While Senate Ethics Rules require committee staff members making more than $25,000 per year to “divest himself of any substantial holdings which may be directly affected by the actions of the committee for which he works,” the same rule does not apply to Members of Congress. Federal regulations and federal criminal law also prohibit executive branch employees, their spouses, and children from owning stock in companies that they regulate, but the prohibition is not extended to Members of Congress who make laws affecting publicly-traded companies. Merkley and Brown outlined how the Putting the People’s Interests First Act of 2012 would ensure that the same financial conflict of interest rules that apply to Senate committee staff and to executive branch employees also apply to Members of Congress. 

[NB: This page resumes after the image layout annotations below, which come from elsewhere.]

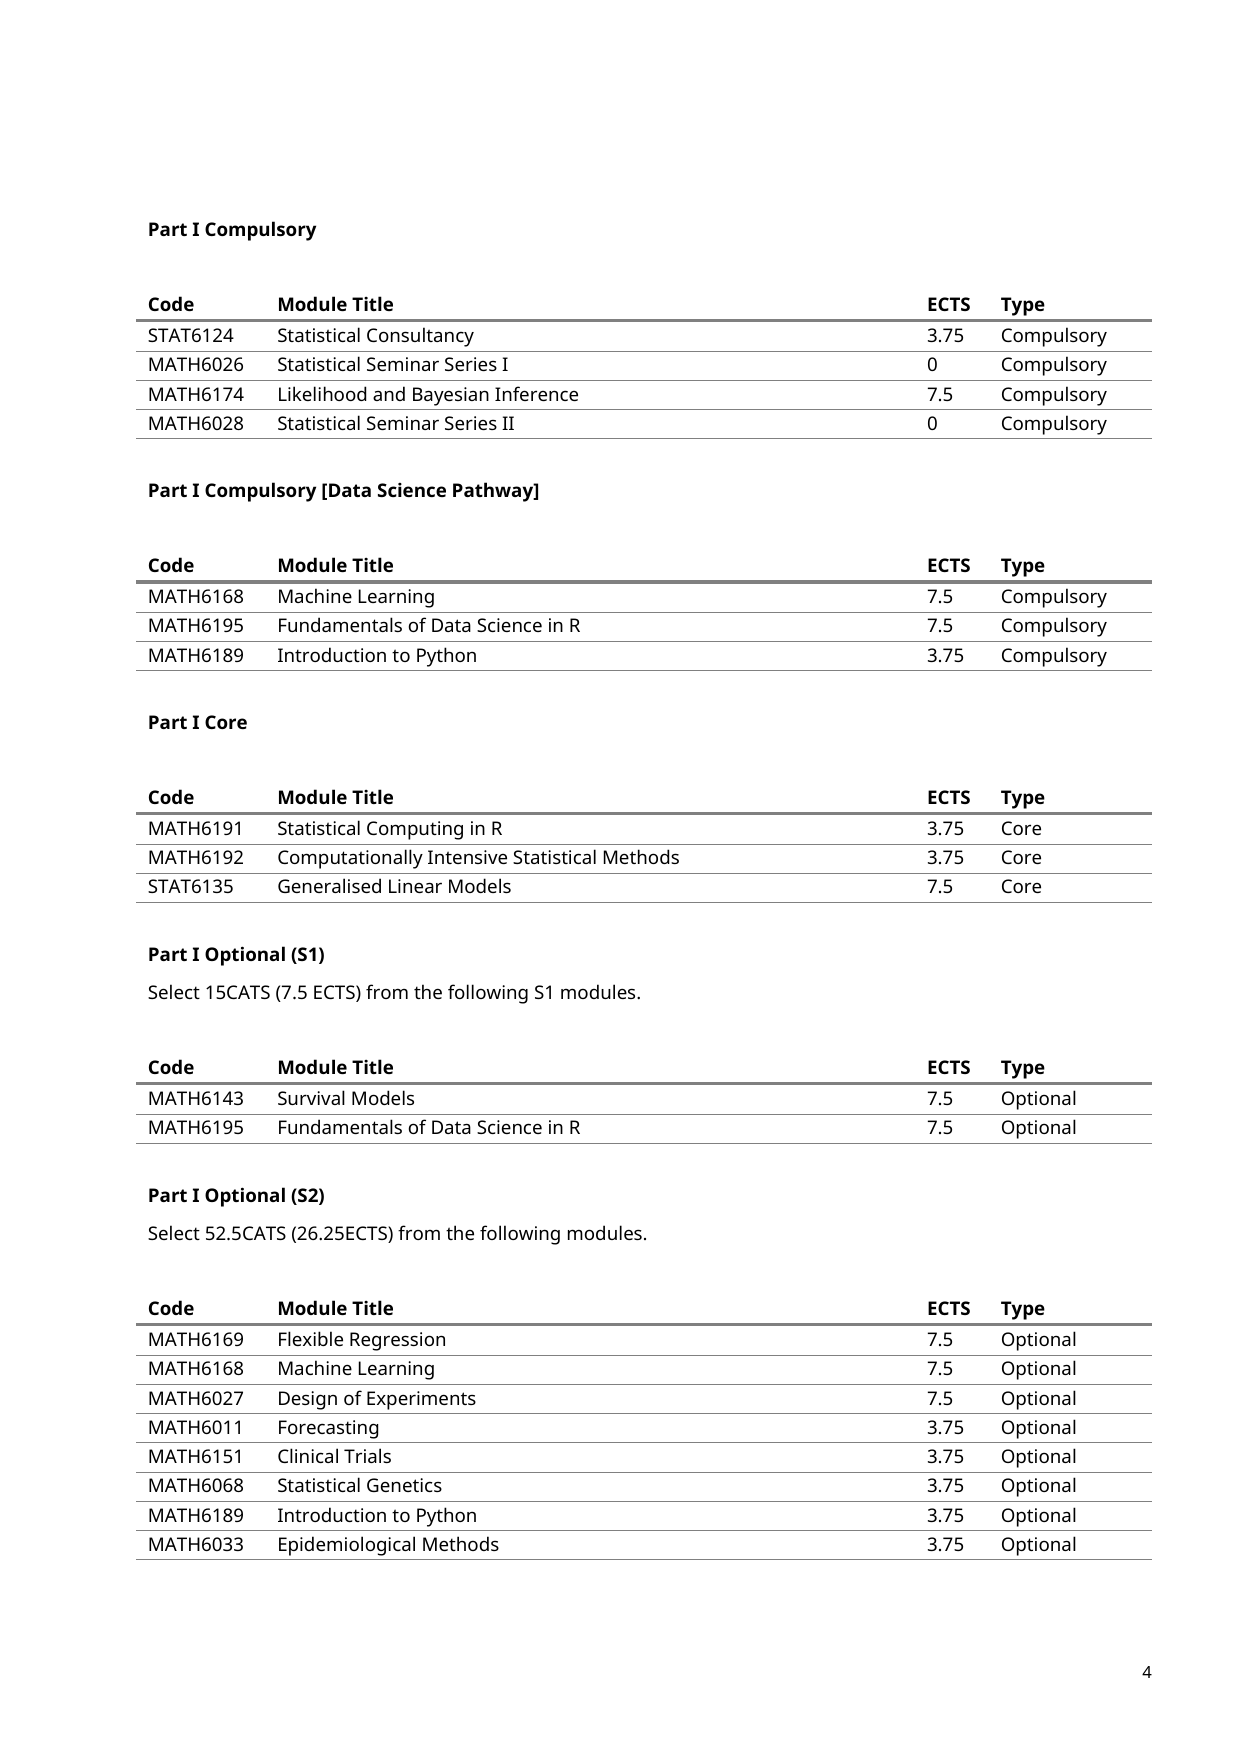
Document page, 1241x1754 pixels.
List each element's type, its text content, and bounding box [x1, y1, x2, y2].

table_cell Machine Learning [266, 1356, 916, 1384]
table_cell Statistical Computing in R [266, 815, 916, 843]
table_cell Machine Learning [266, 584, 916, 612]
table_cell Module Title [266, 291, 916, 319]
table_cell 7.5 [916, 1356, 989, 1384]
table_cell Module Title [266, 1054, 916, 1082]
table_cell ECTS [916, 784, 989, 812]
table_cell MATH6195 [136, 1115, 266, 1143]
table_cell Fundamentals of Data Science in R [266, 613, 916, 641]
table_cell MATH6143 [136, 1085, 266, 1114]
table_cell Computationally Intensive Statistical Methods [266, 845, 916, 873]
table_cell Compulsory [989, 381, 1152, 409]
table_cell Compulsory [989, 410, 1152, 438]
table_cell Optional [989, 1473, 1152, 1501]
table_cell 3.75 [916, 1473, 989, 1501]
table_cell 3.75 [916, 1531, 989, 1559]
table_cell ECTS [916, 1054, 989, 1082]
table_cell 7.5 [916, 381, 989, 409]
table_cell STAT6124 [136, 322, 266, 351]
table_cell Type [989, 552, 1152, 580]
table_cell Code [136, 291, 266, 319]
table_cell 3.75 [916, 845, 989, 873]
table_cell 7.5 [916, 1385, 989, 1413]
table_cell STAT6135 [136, 874, 266, 902]
table_cell ECTS [916, 291, 989, 319]
table_cell Part I Core [136, 671, 1152, 784]
table_cell Part I Compulsory [136, 178, 1152, 291]
table_cell Optional [989, 1085, 1152, 1114]
table_cell Compulsory [989, 352, 1152, 380]
table_cell Part I Optional (S2) Select 52.5CATS (26.25ECTS) from the following modules. [136, 1144, 1152, 1295]
table_cell Forecasting [266, 1414, 916, 1442]
table_cell Optional [989, 1414, 1152, 1442]
table_cell Code [136, 1054, 266, 1082]
table_cell 3.75 [916, 322, 989, 351]
table_cell Compulsory [989, 584, 1152, 612]
table_cell MATH6174 [136, 381, 266, 409]
table_cell MATH6033 [136, 1531, 266, 1559]
table_cell MATH6168 [136, 1356, 266, 1384]
table_cell 3.75 [916, 1414, 989, 1442]
table_cell Optional [989, 1356, 1152, 1384]
table_cell 7.5 [916, 1085, 989, 1114]
table_cell MATH6068 [136, 1473, 266, 1501]
table_cell Type [989, 784, 1152, 812]
table_cell Introduction to Python [266, 642, 916, 670]
table_cell Code [136, 784, 266, 812]
table_cell Optional [989, 1115, 1152, 1143]
table_cell Clinical Trials [266, 1443, 916, 1472]
table_cell Part I Compulsory [Data Science Pathway] [136, 439, 1152, 552]
table_cell Type [989, 1295, 1152, 1323]
table_cell Optional [989, 1443, 1152, 1472]
table_cell Core [989, 815, 1152, 843]
table_cell 7.5 [916, 874, 989, 902]
table_cell Compulsory [989, 322, 1152, 351]
table_cell Code [136, 552, 266, 580]
table_cell Statistical Seminar Series I [266, 352, 916, 380]
table_cell Introduction to Python [266, 1502, 916, 1530]
table_cell MATH6026 [136, 352, 266, 380]
table_cell Core [989, 874, 1152, 902]
table_cell 0 [916, 410, 989, 438]
table_cell Statistical Consultancy [266, 322, 916, 351]
table_cell Statistical Seminar Series II [266, 410, 916, 438]
table_cell MATH6028 [136, 410, 266, 438]
table_cell MATH6027 [136, 1385, 266, 1413]
table_cell Optional [989, 1502, 1152, 1530]
table_cell 7.5 [916, 613, 989, 641]
table_cell 7.5 [916, 584, 989, 612]
table_cell Compulsory [989, 642, 1152, 670]
table_cell MATH6011 [136, 1414, 266, 1442]
table_cell MATH6169 [136, 1326, 266, 1354]
table_cell MATH6189 [136, 1502, 266, 1530]
table_cell Design of Experiments [266, 1385, 916, 1413]
table_cell 3.75 [916, 1502, 989, 1530]
table_cell MATH6195 [136, 613, 266, 641]
table_cell MATH6151 [136, 1443, 266, 1472]
table_cell Flexible Regression [266, 1326, 916, 1354]
table_cell Type [989, 291, 1152, 319]
table_cell 3.75 [916, 1443, 989, 1472]
table_cell Module Title [266, 1295, 916, 1323]
table_cell Module Title [266, 552, 916, 580]
table_cell MATH6189 [136, 642, 266, 670]
table_cell Optional [989, 1326, 1152, 1354]
table_cell MATH6191 [136, 815, 266, 843]
table_cell ECTS [916, 552, 989, 580]
table_cell Likelihood and Bayesian Inference [266, 381, 916, 409]
table_cell Fundamentals of Data Science in R [266, 1115, 916, 1143]
table_cell Epidemiological Methods [266, 1531, 916, 1559]
table_cell MATH6192 [136, 845, 266, 873]
table_cell Statistical Genetics [266, 1473, 916, 1501]
table_cell 0 [916, 352, 989, 380]
table_cell Generalised Linear Models [266, 874, 916, 902]
table_cell Type [989, 1054, 1152, 1082]
table_cell ECTS [916, 1295, 989, 1323]
table_cell Code [136, 1295, 266, 1323]
table_cell Optional [989, 1385, 1152, 1413]
table_cell Part I Optional (S1) Select 15CATS (7.5 ECTS) from the following S1 modules. [136, 903, 1152, 1054]
table_cell Module Title [266, 784, 916, 812]
table_cell Compulsory [989, 613, 1152, 641]
table_cell [136, 1560, 1152, 1597]
table_cell Survival Models [266, 1085, 916, 1114]
table_cell Optional [989, 1531, 1152, 1559]
table_cell MATH6168 [136, 584, 266, 612]
table_cell 7.5 [916, 1115, 989, 1143]
table_cell 3.75 [916, 815, 989, 843]
table_cell 3.75 [916, 642, 989, 670]
table_cell 7.5 [916, 1326, 989, 1354]
table_cell Core [989, 845, 1152, 873]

The Putting the People’s Interests First Act of 2012 would align the rules for members of the Senate with those that apply to committee staff and executive branch employees by:

  • Prohibiting members of the Senate and staff from owning (and requiring them to divest themselves of) or short selling individual stock in companies directly affected by their official duties; and
  • Permitting Senators and staff to invest in broad-based funds or to place their assets in blind trusts.

In President Obama’s State of the Union Address last week, President Obama called for the prohibition on ownership of stock by Members of Congress that is required in the Putting the People’s Interests First Act of 2012.